EXERCISE AIM: Please reproduce the listing verbatim, without its images.

--

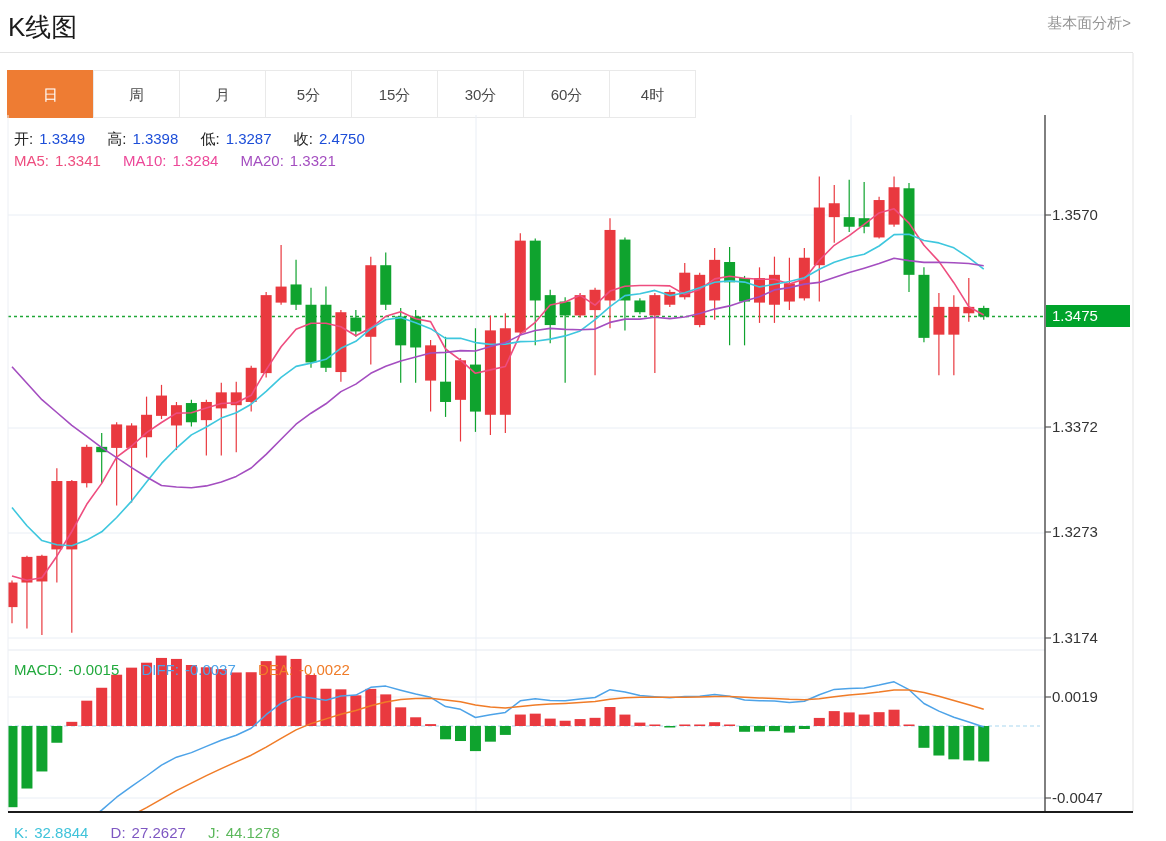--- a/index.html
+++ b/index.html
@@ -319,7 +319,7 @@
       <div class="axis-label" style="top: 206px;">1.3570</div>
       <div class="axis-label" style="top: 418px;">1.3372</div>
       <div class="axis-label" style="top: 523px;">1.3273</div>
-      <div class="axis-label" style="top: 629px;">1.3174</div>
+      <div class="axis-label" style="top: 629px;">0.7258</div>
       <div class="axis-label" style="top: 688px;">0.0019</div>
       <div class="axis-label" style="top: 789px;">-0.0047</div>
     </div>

--

RESPONSE BELOW:
--- a/index.html
+++ b/index.html
@@ -319,7 +319,7 @@
       <div class="axis-label" style="top: 206px;">1.3570</div>
       <div class="axis-label" style="top: 418px;">1.3372</div>
       <div class="axis-label" style="top: 523px;">1.3273</div>
-      <div class="axis-label" style="top: 629px;">1.3174</div>
+      <div class="axis-label" style="top: 629px;">0.7258</div>
       <div class="axis-label" style="top: 688px;">0.0019</div>
       <div class="axis-label" style="top: 789px;">-0.0047</div>
     </div>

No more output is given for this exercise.